A motor unit is defined as a motor neuron (or nerve cell) and all the muscle fibers it innervates or "recruits."[1][2] All the muscle fibers in a motor unit are the same type of muscle fiber.[3] The cell bodies of Type I neurons have a lower threshold of excitation, which means that if an activity has a low demand for power, only slow-twitch fibers will be stimulated. If the need for force and power development increases, higher numbers of Type I motor units will be recruited by increasingly larger waves of excitation by the central nervous system (CNS). Eventually, all of the Type I fibers will become involved. This would be at the point where the athlete is reaching maximal aerobic capacity.[3]

Once the demand for power reaches approximately 20% of maximal, the CNS stimulation is strong enough to recruit some Type IIa fibers. As the demand for force increases, then larger waves of excitation from the CNS eventually results in the recruitment of Type IIb fibers, whic have the highest threshold of excitation.
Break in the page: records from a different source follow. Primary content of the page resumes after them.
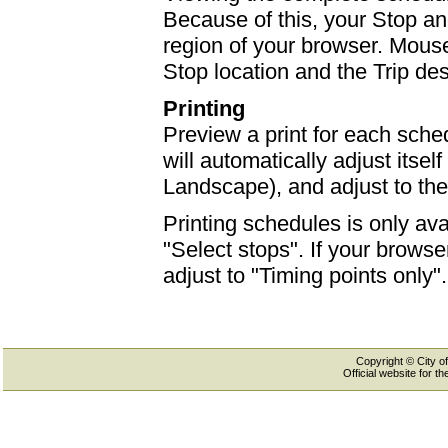
Because of this, your Stop an
region of your browser. Mouse-
Stop location and the Trip des
Printing
Preview a print for each sched
will automatically adjust itself
Landscape), and adjust to th
Printing schedules is only ava
"Select stops". If your browser
adjust to "Timing points only".
Copyright © City of
Official website for 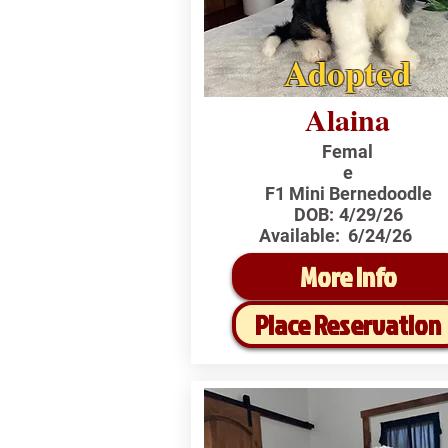
Adopted
Alaina
Femal
e
F1 Mini Bernedoodle
DOB:
4/29/26
Available:
6/24/26
More Info
Place Reservation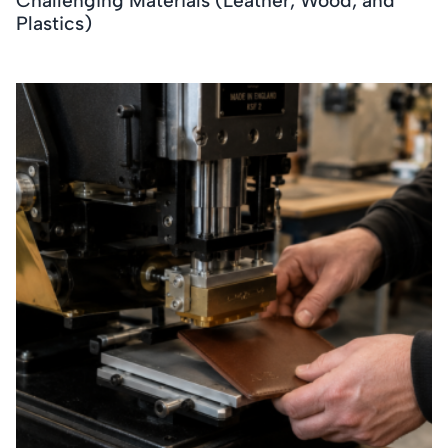
Challenging Materials (Leather, Wood, and
Plastics)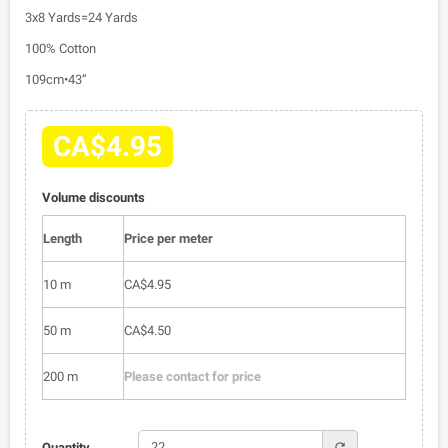
3x8 Yards=24 Yards
100% Cotton
109cm•43”
CA$4.95
Volume discounts
Length
Price per meter
10 m
CA$4.95
50 m
CA$4.50
200 m
Please contact for price
refresh
Quantity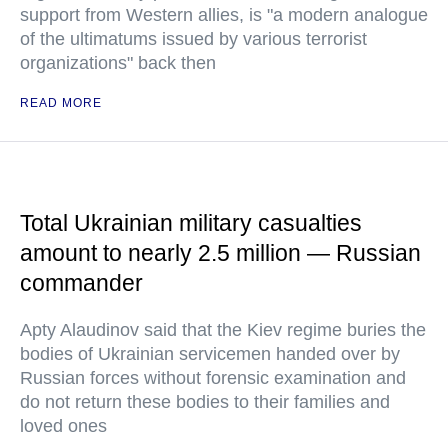
support from Western allies, is "a modern analogue
of the ultimatums issued by various terrorist
organizations" back then
READ MORE
Total Ukrainian military casualties
amount to nearly 2.5 million — Russian
commander
Apty Alaudinov said that the Kiev regime buries the
bodies of Ukrainian servicemen handed over by
Russian forces without forensic examination and
do not return these bodies to their families and
loved ones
To produce maximal force, the CNS produces the largest possible stimulation and all available motor units serving the muscle are recruited (all three types). It should be noted that only trained athletes are actually able to recruit all of the available motor units. This is one of the reasons for very fast gains in strength with novices to strength training, as they learn to recruit more existing fibers.


  1. University of Oregon (n.d.). Muscle Physiology. Retrieved on 2008-05-13.
  2. Staley, Charles (n.d.). Quality Strength for Human Athletic Performance: A Guide to Speed Strength Training. Retrieved on 2008-08-03.
  3. 3.0 3.1 Leyland, Tony (July 2008). "Human Power Output and Crossfit Metcon Workouts". CrossFit Journal (71).